家具ブランド「LOWYA(ロウヤ)」では、変形や伸縮ができる多機能家具が人気を集めている。たとえば「伸縮式ラック」は幅80cmから140cmまで自在に変えられ、L字型に展開すれば部屋の隅にも対応できる。「くつろぎ3WAYソファベッド」は、ソファ・カウチ・ベッドの3通りで使える優れものだ。
ロウヤを運営するベガコーポレーションの取締役は、こんなことを指摘している。
「3LDKのマンションでも70平米に満たないと、5畳や6畳の部屋が多くなる。家具の機能は1つだけではなく、複数必要になる」
狭小化は、ひとり暮らしの話だけじゃない。
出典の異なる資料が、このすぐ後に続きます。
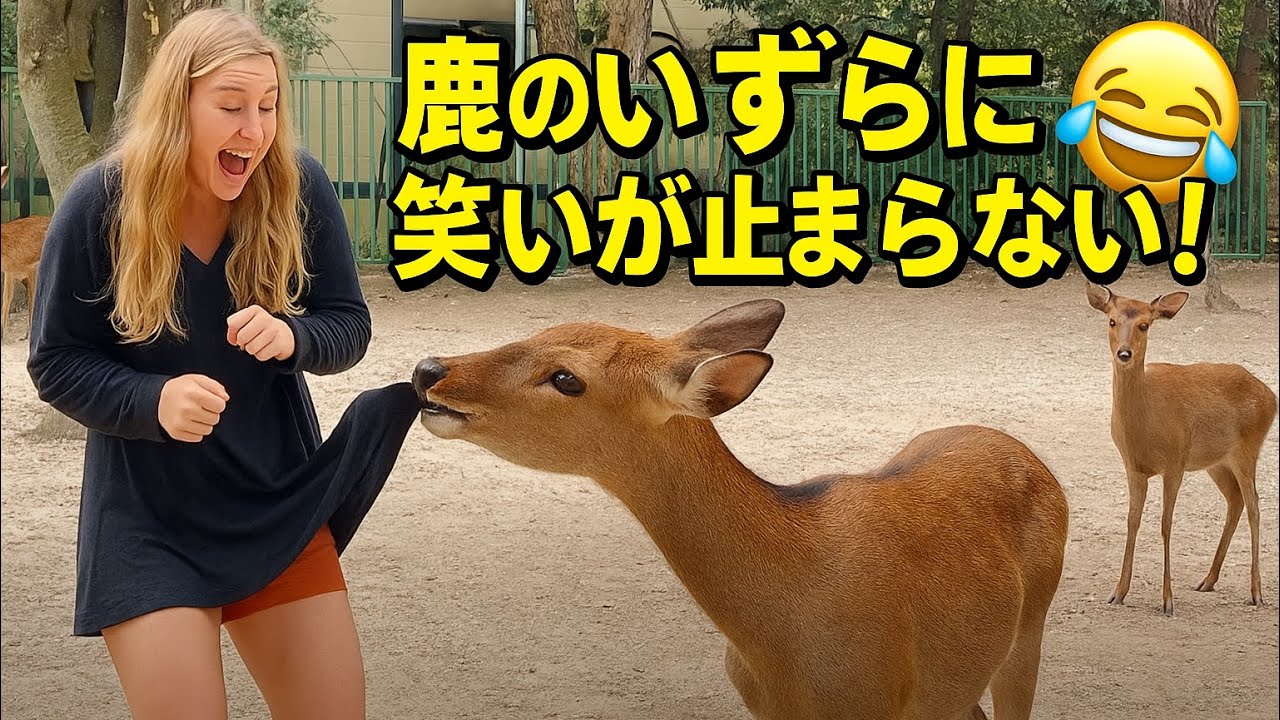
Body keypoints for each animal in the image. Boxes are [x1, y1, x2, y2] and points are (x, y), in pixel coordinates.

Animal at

ファミリー向け物件でも同じ課題が生まれていて、それがロウヤ事業の売上高を前年同期比14%増に押し上げている。

「最低居住面積」がなくなった時代の住まい方
国交省が26年度から面積水準を明記しない理由
少し驚いたのが、国土交通省の話だ。
これまで国交省は「健康で文化的な住生活の基礎として必要不可欠な住宅の面積水準」として、2人暮らしなら最低30平方メートルという具体的な数字を住生活基本計画に明示していた。
でも26年度からは、その面積水準を計画に明記しないことになった。
理由のひとつは、中古住宅の供給拡大やライフスタイルの多様化が進み、「一概に狭小を定義するのが難しくなってきた」という実情がある。
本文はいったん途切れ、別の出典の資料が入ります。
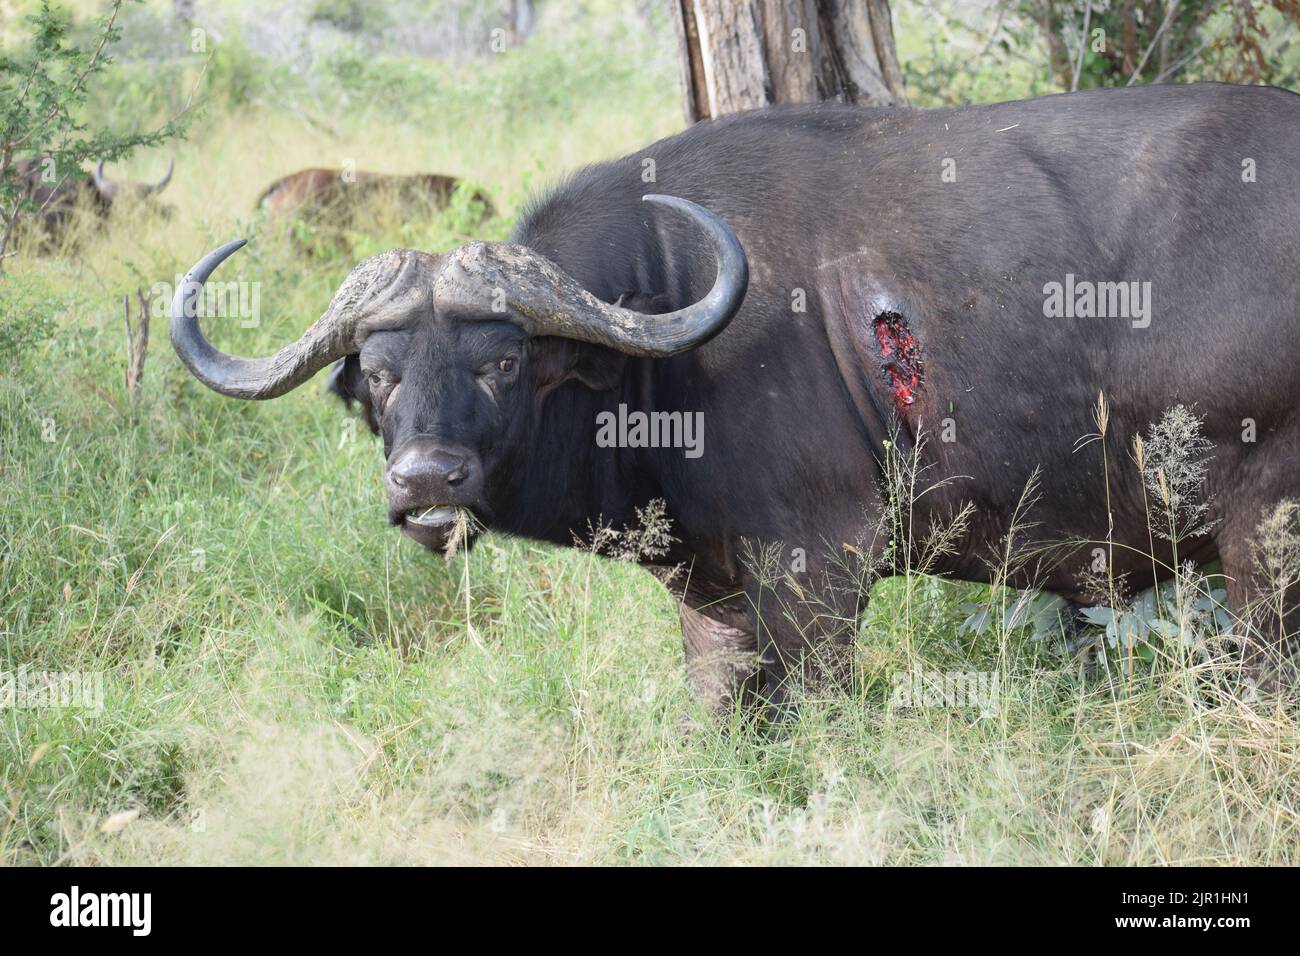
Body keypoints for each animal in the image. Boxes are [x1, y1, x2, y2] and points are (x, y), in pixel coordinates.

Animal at [172, 83, 1300, 712]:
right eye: (378, 372)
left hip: (1263, 538)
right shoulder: (712, 603)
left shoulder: (820, 570)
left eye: (502, 360)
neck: (661, 336)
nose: (424, 482)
面積が小さいから不幸、広いから幸せ——そういうシンプルな図式が通じなくなってきているということだと思う。
狭さを「不便」ではなく「選択」にする視点
ただ、専門家からは慎重な声もある。
LIFULL HOME’S総研の中山氏は「とがった物件は借り手が不在になる可能性もある。5〜10年後にマーケットが変化したときのニーズの方向性を調整するのは難しい」と話している。
浴槽なし・キッチンなしといった「○○レス物件」も出てきているが、それがすべての人に合うわけじゃない。
大切なのは「狭い部屋に住むべき」「広い家こそ豊か」という思い込みを手放して、自分の暮らし方に合った選択をすること。そのための情報と選択肢が、今は確実に広がってきている
よくある質問
Q. 9平米の部屋って、実際どのくらいの広さ?
A. 一般的なユニットバス付きのビジネスホテルの客室が13〜16平米ほど。9平米はそれより少し小さいイメージ。ただ天井が高い物件だと圧迫感がかなり軽減されます。
Q. 狭小物件はどんな人に向いている?
A. 外出が多くて家で過ごす時間が短い人、通勤時間を削りたい人、家賃を抑えて投資や趣味にお金を回したい人に向いています。逆に、家でリラックスしたい・在宅ワークが多い・荷物が多い人には向かないこともあります。
Q. 宅配型トランクルームの費用はどのくらい?
A. minikuraの場合、月額1箱320円から。たとえば5箱預けると月1,600円。季節外れの衣類やアウトドア用品などをまとめて預ければ、部屋の収納がかなりすっきりします。
まとめ
家賃が上がり続ける東京で、「小さな部屋」という選択は、我慢でも妥協でもなく、ひとつのライフスタイルになってきている。
月2〜3万円の家賃差を旅行に、投資に、好きなことに。収納は外部サービスに任せ、家具は多機能なものを選ぶ。そんな工夫を重ねることで、9平米の部屋でも豊かな暮らしは十分につくれる。
「どこに住むか」よりも「どう暮らすか」を先に考える。それが、狭小賢者たちの共通点なのかもしれない。